Document passage:
How to persist data in Prometheus running in a Docker container?

I'm developing something that needs Prometheus to persist its data between restarts. Having followed the instructions
$ docker volume create a-new-volume
$ docker run \
--publish 9090:9090 \
--volume a-new-volume:/prometheus-data \
--volume "$(pwd)"/prometheus.yml:/etc/prometheus/prometheus.yml \
prom/prometheus
I have a valid prometheus.yml in the right directory on the host machine and it's being read by Prometheus from within the container. I'm just scraping a couple of HTTP endpoints for testing purposes at the moment.
But when I restart the container it's empty, no data from the previous run. What am I missing from my docker run ... command to persist the data into the a-new-volume volume?
Use the default data dir, which is /prometheus. To do that, use this line instead of what you have in your command:
...

Stated exercise A:
Which lines of the records contain the string "label"? Locate each one and copy it in full.
The text and the records are unrelated to each other.

Given records:
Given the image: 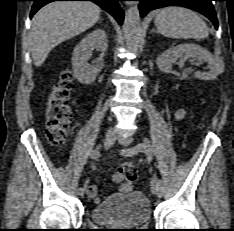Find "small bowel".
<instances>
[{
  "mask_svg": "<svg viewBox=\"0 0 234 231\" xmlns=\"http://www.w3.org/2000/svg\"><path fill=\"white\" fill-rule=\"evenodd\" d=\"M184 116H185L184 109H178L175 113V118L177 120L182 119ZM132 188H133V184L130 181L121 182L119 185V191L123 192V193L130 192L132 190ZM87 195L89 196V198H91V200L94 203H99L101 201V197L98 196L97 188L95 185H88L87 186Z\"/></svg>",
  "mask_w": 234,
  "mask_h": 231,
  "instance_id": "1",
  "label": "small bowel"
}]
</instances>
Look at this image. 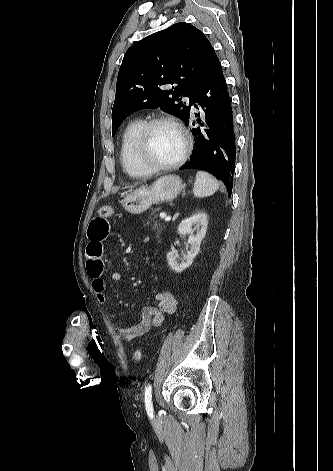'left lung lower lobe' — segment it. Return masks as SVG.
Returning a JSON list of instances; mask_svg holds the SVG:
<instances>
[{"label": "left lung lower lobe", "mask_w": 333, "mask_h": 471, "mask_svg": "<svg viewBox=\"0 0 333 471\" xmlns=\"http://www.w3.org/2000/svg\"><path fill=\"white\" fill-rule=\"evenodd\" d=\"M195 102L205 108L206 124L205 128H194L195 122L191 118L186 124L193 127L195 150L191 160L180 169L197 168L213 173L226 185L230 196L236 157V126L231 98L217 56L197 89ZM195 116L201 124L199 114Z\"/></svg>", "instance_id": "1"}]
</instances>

Stated exercise B:
Can you print the passage of the Prometheus Docker question starting at "But when I restart" and ending at "the a-new-volume volume?", word for word?

Problem solution A:
  "label": "small bowel"
[{"label": "left lung lower lobe", "mask_w": 333, "mask_h": 471, "mask_svg": "<svg viewBox=\"0 0 333 471\" xmlns=\"http://www.w3.org/2000/svg\"><path fill=\"white\" fill-rule=\"evenodd\" d=\"M195 102L205 108L206 124L205 128H194L195 122L191 118L186 124L193 127L195 150L191 160L180 169L197 168L213 173L226 185L230 196L236 157V126L231 98L217 56L197 89ZM195 116L201 124L199 114Z\"/></svg>", "instance_id": "1"}]

Problem solution B:
But when I restart the container it's empty, no data from the previous run. What am I missing from my docker run ... command to persist the data into the a-new-volume volume?